ER was seen and assessed in the A&E Department and underwent some basic investigations, including blood tests and X-rays and was diagnosed as suffering with constipation. He was given painkillers then discharged home with laxatives and advised to return to hospital should his symptoms worsen.
ER returned to hospital on 7 March 2017 as his abdominal pain had worsened. Examination indicated the clinical features of appendicitis and this was finally confirmed by CT scan. The following day he underwent keyhole surgery to remove his appendix, which had perforated during the time which had elapsed since his first admission to A&E on 4 March. During the surgery it was found that a large abscess and multiple adhesions (scar-like tissue) had formed, resulting in 20 day recovery period in hospital, far longer than he would have otherwise have needed.
ER was only able to return to work some 20 weeks after the missed diagnosis of appendicitis and, being self-employed, had suffered sizeable loss of earnings during that time.
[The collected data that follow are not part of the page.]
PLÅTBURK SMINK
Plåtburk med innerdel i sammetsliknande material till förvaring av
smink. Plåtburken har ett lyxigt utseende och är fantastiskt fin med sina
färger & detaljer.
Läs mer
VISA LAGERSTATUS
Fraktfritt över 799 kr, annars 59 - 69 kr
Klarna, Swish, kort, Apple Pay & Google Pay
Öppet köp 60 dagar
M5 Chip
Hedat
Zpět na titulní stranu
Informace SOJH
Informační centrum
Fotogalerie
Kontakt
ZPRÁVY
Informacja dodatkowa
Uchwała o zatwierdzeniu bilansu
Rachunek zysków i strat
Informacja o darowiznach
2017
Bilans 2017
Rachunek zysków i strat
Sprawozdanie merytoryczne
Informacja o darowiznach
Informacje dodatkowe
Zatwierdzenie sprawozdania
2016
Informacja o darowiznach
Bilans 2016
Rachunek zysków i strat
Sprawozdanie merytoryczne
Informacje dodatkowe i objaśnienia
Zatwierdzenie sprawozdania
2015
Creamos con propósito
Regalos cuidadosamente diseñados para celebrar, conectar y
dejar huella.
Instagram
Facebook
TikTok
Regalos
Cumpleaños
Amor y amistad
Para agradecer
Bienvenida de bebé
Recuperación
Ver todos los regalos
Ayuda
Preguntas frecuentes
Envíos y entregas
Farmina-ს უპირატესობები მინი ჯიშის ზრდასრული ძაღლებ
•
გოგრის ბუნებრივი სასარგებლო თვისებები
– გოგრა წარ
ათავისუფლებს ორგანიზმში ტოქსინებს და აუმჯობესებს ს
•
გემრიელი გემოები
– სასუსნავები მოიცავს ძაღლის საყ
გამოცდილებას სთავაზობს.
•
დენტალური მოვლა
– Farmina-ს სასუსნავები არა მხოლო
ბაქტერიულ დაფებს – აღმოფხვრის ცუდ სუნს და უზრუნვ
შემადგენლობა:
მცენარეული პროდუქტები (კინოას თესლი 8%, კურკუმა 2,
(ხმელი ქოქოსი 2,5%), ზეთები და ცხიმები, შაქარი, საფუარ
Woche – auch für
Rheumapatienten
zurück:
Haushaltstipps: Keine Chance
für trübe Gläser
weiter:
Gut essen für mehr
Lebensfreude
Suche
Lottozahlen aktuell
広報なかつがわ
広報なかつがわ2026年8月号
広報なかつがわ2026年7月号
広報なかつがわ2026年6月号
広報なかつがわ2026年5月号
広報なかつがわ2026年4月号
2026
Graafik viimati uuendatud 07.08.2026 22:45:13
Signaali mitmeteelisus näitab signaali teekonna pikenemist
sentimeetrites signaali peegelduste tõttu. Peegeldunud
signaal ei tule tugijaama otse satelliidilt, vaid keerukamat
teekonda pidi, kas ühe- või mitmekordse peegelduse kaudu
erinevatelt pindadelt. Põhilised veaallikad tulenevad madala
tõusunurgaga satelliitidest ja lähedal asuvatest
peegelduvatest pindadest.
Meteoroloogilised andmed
After obtaining and considering ER’s hospital records, Jonathan sought expert opinions from an independent Consultant Surgeon and a Consultant in Emergency Medicine. They agreed that diagnosis of appendicitis could and should have been made on ER’s first admission to A&E on 4 March. In addition, as a result of the delay in diagnosis and treatment, ER is now at higher risk of adhesion-related complications, such as a sub‑acute bowel obstruction and, if he requires abdominal surgery in the future, the risks would probably be higher.
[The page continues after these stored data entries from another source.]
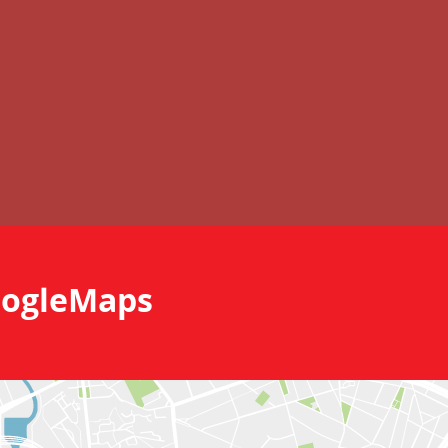
ogleMaps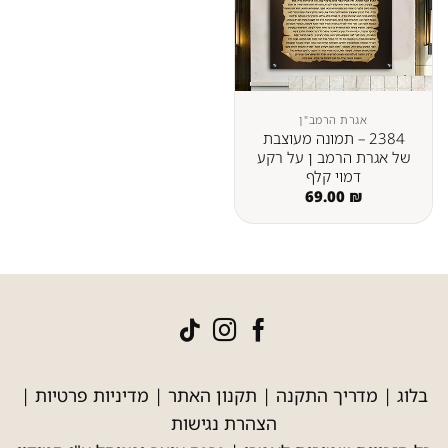
אגרת הרמב"ן
2384 – תמונה מעוצבת
של אגרת הרמב ן על רקע
דמוי קלף
69.00
₪
בלוג
|
מדריך התקנה
|
תקנון האתר
|
מדיניות פרטיות
|
הצהרת נגישות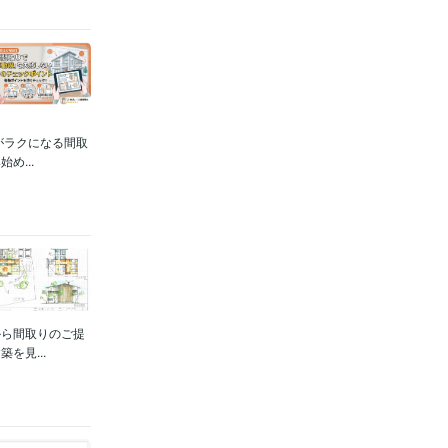
がラクになる間取
...
から間取りのご提
を見...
After concluding his initial investigations and considering all the available evidence, Jonathan presented the facts of ER’s claim to NHS Resolution, the organisation representing the hospital. Following their own internal evaluation, NHS Resolution confirmed that liability was admitted in full, agreeing that ER should have been referred to the hospital’s on-call surgical team for further assessment on his first admission to A&E.
NHS Resolution, on behalf of the hospital, made an early offer to settle in view of their admission of liability, but Jonathan advised ER that the offer was insufficient to compensate him adequately for his pain and suffering, loss of earnings and the care and assistance given to him by a family member during his recuperation. After further negotiation Jonathan was successful in obtaining a five figure sum from the hospital for ER, concluding his claim and enabling ER to regain some financial stability following an extended period of being unable to earn a living.